• **WRITTEN REQUEST**: Copy everything from the start of the material down to and including the line containing "collection date: 1939-03-08", swapping "catalogue" for "catalog" and leaving the rest unchanged.

• **SUPPLIED RECORDS**:
%%

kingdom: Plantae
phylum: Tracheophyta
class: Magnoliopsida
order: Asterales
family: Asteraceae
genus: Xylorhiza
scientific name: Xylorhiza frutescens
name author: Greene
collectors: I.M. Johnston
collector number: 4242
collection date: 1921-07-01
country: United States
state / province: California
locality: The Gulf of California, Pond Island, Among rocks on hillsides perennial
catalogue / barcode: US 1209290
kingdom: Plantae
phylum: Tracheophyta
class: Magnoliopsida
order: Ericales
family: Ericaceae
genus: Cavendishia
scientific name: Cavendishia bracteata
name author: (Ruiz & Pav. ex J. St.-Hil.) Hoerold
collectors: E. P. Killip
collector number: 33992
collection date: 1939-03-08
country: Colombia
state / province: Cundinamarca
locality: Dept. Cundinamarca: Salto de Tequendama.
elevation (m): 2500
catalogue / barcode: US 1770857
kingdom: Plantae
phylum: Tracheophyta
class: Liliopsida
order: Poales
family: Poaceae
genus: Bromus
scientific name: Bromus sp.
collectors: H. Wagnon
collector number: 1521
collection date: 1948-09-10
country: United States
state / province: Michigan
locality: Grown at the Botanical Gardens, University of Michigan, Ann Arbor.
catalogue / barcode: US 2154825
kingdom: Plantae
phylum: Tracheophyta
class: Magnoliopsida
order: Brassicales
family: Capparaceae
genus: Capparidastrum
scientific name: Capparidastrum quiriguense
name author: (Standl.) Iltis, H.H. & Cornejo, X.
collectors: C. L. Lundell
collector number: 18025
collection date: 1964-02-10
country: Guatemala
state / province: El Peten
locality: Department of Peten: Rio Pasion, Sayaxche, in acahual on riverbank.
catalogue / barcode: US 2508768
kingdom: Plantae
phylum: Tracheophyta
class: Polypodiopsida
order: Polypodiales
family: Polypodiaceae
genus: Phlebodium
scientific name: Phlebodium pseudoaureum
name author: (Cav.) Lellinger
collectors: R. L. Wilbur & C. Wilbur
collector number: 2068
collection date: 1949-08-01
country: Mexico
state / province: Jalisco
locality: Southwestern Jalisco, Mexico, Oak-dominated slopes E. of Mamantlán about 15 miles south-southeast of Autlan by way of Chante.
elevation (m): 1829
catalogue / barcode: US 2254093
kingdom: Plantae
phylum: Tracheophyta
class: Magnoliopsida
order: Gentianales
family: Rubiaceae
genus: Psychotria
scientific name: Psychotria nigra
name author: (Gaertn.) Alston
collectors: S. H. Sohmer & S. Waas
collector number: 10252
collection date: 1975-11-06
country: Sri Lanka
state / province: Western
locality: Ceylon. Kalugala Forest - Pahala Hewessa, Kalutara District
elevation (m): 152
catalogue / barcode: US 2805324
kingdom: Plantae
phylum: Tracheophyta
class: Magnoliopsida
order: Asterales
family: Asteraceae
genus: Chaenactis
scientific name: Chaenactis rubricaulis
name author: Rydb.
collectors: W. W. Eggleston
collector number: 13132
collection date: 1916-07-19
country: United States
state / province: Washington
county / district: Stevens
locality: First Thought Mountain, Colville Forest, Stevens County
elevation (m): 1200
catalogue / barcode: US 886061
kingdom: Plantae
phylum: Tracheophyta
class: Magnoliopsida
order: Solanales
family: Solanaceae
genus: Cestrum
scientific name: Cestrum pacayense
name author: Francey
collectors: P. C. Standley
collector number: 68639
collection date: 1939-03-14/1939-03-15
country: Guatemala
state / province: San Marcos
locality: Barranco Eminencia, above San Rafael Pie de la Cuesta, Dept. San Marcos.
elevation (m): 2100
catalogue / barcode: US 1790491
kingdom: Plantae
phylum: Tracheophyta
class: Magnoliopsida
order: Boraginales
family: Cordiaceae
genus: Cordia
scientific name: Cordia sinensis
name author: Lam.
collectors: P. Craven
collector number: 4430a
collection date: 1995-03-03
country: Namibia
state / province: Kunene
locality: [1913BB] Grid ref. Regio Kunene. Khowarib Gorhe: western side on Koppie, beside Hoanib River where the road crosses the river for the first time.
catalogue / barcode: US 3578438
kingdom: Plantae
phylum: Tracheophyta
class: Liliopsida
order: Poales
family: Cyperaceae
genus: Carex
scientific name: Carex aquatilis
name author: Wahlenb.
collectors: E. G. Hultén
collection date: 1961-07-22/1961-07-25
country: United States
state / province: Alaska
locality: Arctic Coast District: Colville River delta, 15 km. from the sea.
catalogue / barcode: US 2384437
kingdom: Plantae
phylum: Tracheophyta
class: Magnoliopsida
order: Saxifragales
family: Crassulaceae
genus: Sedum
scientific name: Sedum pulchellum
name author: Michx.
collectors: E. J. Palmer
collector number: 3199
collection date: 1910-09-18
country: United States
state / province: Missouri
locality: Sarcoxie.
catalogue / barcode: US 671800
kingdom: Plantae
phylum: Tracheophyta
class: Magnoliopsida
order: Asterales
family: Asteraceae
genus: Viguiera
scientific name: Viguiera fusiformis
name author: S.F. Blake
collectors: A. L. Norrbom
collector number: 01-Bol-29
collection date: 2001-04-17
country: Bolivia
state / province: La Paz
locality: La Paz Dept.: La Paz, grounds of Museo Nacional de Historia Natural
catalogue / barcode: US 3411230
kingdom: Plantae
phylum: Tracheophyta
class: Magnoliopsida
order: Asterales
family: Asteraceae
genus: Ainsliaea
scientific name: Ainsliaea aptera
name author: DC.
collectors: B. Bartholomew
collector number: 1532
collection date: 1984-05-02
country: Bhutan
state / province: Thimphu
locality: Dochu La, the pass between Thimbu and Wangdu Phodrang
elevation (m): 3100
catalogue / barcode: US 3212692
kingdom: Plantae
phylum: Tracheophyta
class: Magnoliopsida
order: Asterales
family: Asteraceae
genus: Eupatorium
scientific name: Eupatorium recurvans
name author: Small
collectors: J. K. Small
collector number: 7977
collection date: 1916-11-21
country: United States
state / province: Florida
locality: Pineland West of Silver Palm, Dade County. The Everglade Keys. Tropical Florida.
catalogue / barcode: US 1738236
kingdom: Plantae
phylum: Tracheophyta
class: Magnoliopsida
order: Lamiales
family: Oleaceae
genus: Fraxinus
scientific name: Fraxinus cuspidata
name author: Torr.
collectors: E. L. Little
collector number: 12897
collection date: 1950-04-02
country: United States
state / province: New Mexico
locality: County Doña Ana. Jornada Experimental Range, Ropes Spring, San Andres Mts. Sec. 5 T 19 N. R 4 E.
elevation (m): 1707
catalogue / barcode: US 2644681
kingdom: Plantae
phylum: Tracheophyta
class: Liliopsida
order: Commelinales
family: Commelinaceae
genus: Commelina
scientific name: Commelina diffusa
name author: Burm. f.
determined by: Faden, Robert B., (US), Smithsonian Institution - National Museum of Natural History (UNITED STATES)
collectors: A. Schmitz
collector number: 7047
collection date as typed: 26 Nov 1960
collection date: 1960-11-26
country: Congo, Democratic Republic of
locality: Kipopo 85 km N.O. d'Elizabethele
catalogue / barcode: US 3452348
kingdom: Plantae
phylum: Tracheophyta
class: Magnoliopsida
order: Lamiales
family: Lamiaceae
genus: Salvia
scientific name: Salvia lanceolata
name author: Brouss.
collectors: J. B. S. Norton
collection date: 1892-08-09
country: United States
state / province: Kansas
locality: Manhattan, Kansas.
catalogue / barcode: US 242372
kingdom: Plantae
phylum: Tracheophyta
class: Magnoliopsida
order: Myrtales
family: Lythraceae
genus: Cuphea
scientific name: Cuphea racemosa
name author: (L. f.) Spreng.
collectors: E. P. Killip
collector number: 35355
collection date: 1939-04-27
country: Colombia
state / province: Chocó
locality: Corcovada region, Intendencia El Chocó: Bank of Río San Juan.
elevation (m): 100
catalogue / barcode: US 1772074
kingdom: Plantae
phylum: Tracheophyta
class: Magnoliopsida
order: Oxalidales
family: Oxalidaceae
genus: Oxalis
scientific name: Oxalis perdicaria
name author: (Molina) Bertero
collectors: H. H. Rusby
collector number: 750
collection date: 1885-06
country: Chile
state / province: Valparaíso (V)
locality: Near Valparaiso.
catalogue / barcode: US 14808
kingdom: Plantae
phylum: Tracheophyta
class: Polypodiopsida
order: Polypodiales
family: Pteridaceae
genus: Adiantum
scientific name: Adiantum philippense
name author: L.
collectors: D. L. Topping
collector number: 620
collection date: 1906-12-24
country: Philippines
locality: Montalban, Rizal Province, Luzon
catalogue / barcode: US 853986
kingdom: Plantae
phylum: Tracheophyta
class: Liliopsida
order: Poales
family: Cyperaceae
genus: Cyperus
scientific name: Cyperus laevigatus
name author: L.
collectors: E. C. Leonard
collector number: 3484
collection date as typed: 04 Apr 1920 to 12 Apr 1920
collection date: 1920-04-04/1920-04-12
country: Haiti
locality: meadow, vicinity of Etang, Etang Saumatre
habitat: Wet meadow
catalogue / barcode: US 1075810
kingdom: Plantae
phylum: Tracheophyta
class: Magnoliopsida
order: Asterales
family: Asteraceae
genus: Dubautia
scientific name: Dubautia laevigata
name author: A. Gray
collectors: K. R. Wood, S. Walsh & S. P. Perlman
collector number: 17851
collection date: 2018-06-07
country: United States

%%

• **EXPECTED ANSWER**:
kingdom: Plantae
phylum: Tracheophyta
class: Magnoliopsida
order: Asterales
family: Asteraceae
genus: Xylorhiza
scientific name: Xylorhiza frutescens
name author: Greene
collectors: I.M. Johnston
collector number: 4242
collection date: 1921-07-01
country: United States
state / province: California
locality: The Gulf of California, Pond Island, Among rocks on hillsides perennial
catalog / barcode: US 1209290
kingdom: Plantae
phylum: Tracheophyta
class: Magnoliopsida
order: Ericales
family: Ericaceae
genus: Cavendishia
scientific name: Cavendishia bracteata
name author: (Ruiz & Pav. ex J. St.-Hil.) Hoerold
collectors: E. P. Killip
collector number: 33992
collection date: 1939-03-08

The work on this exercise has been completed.